I have been hearing about this book “Time to Eat the Dog?” that, as I understand it, goes into the carbon footprint of the pets we share our lives with. According to this book, a medium size dog has a greater carbon footprint than an average SUV. The conclusion, presumably selected for its shock value, is that we should only keep animals if we plan on eating them. I’ve found a fair number of articles on line, including this one on the BBC site, that take this proposal at least somewhat seriously.
I personally think that my cats and, when I had them, dogs were pretty darned important parts of my life. So my “shock value” proposal is a bit different: I suggest we start eating our neighbours…

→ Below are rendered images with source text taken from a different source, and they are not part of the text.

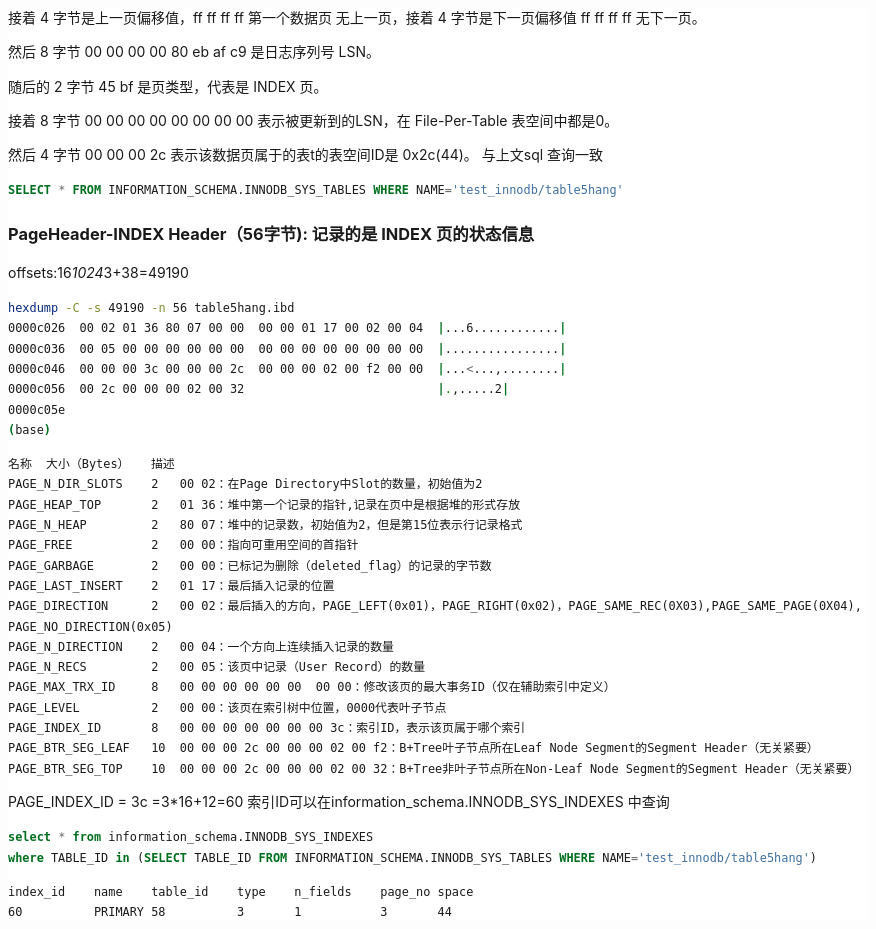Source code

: 接着 4 字节是上一页偏移值，ff ff ff ff 第一个数据页 无上一页，接着 4 字节是下一页偏移值 ff ff ff ff 无下一页。

然后 8 字节 00 00 00 00 80 eb af c9 是日志序列号 LSN。

随后的 2 字节 45 bf 是页类型，代表是 INDEX 页。

接着 8 字节 00 00 00 00 00 00 00 00 表示被更新到的LSN，在 File-Per-Table 表空间中都是0。

然后 4 字节 00 00 00 2c 表示该数据页属于的表t的表空间ID是 0x2c(44)。 与上文sql 查询一致

```sql
SELECT * FROM INFORMATION_SCHEMA.INNODB_SYS_TABLES WHERE NAME='test_innodb/table5hang'
```

### PageHeader-INDEX Header（56字节): 记录的是 INDEX 页的状态信息

offsets:16*1024*3+38=49190

``` bash
hexdump -C -s 49190 -n 56 table5hang.ibd
0000c026  00 02 01 36 80 07 00 00  00 00 01 17 00 02 00 04  |...6............|
0000c036  00 05 00 00 00 00 00 00  00 00 00 00 00 00 00 00  |................|
0000c046  00 00 00 3c 00 00 00 2c  00 00 00 02 00 f2 00 00  |...<...,........|
0000c056  00 2c 00 00 00 02 00 32                           |.,.....2|
0000c05e
(base) 
```

```text
名称	大小（Bytes）	描述
PAGE_N_DIR_SLOTS	2	00 02：在Page Directory中Slot的数量，初始值为2
PAGE_HEAP_TOP	    2	01 36：堆中第一个记录的指针,记录在页中是根据堆的形式存放
PAGE_N_HEAP	        2	80 07：堆中的记录数，初始值为2，但是第15位表示行记录格式
PAGE_FREE	        2	00 00：指向可重用空间的首指针
PAGE_GARBAGE	    2	00 00：已标记为删除（deleted_flag）的记录的字节数
PAGE_LAST_INSERT	2	01 17：最后插入记录的位置
PAGE_DIRECTION	    2	00 02：最后插入的方向，PAGE_LEFT(0x01)，PAGE_RIGHT(0x02)，PAGE_SAME_REC(0X03),PAGE_SAME_PAGE(0X04),PAGE_NO_DIRECTION(0x05)
PAGE_N_DIRECTION	2	00 04：一个方向上连续插入记录的数量
PAGE_N_RECS	        2	00 05：该页中记录（User Record）的数量
PAGE_MAX_TRX_ID	    8	00 00 00 00 00 00  00 00：修改该页的最大事务ID（仅在辅助索引中定义）
PAGE_LEVEL	        2	00 00：该页在索引树中位置，0000代表叶子节点
PAGE_INDEX_ID	    8	00 00 00 00 00 00 00 3c：索引ID，表示该页属于哪个索引
PAGE_BTR_SEG_LEAF	10	00 00 00 2c 00 00 00 02 00 f2：B+Tree叶子节点所在Leaf Node Segment的Segment Header（无关紧要）
PAGE_BTR_SEG_TOP	10	00 00 00 2c 00 00 00 02 00 32：B+Tree非叶子节点所在Non-Leaf Node Segment的Segment Header（无关紧要）
```
PAGE_INDEX_ID = 3c =3*16+12=60  索引ID可以在information_schema.INNODB_SYS_INDEXES 中查询
```sql
select * from information_schema.INNODB_SYS_INDEXES 
where TABLE_ID in (SELECT TABLE_ID FROM INFORMATION_SCHEMA.INNODB_SYS_TABLES WHERE NAME='test_innodb/table5hang')
```
```
index_id    name    table_id    type    n_fields    page_no space
60          PRIMARY 58          3       1           3       44
```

Think about it for a minute. There are 100 million or so pets in North America, but easily 350 million humans. The food calorie values consumed by each human are nominally twice the values consumed by a cat or dog of equivalent mass. Doing some quick math (about the same kind of math as done in the aforementioned book) the energy savings of consuming 175 million of those humans (about half) would have three to four times the value of consuming our pets. 300% better return for the effort!
But wait, there’s more to my proposal. Unlike a cat or dog, each human has an absolutely vast impact on the resources and carbon production within the environment. Humans buy VCRs and iPods, drive cars, heat their houses: we are, without a question or doubt, by far the the greatest carbon impact in the environment. Conservatively, I’d propose that each person removed from the environment would have ten times the impact of their food consumption value alone. So each person you eat is worth 10 times the value in terms of reducing carbon impact of an equivalent weight pet, and since humans generally weigh over twice as much as the average pet, we are talking 20 times the value per “unit” consumed- again, being conservative. Time to fire up the (solar powered) barbecue and get the rotisserie going!
Am I seriously suggesting we start chowing down on our neighbours? No, I guess not: for one thing, I don’t like that much fat in my meat, and the average North American is pretty… rotund- myself included. However, I do think that seven billion of us is probably three or four billion more than necessary. Our genetic imperative to spawn multiples of ourselves is at odds with our constrained living space. And it is time to set aside those lizard-brain drives to “be fruitful and multiply” before we are crushed beneath the effluvia of our own unimpeded breeding.
The number one most effective way to reduce the impact of humanity on the environment is simple and obvious: birth control. Reduce net population growth to zero globally. Begin the long, slow process of reducing our populations to some more manageable level. Robert and Brenda Vale (authors of Time to Eat the Dog?) think they were courageous to propose eating the family pet, but the real courage would come from seriously proposing the true solution: reduce the human population.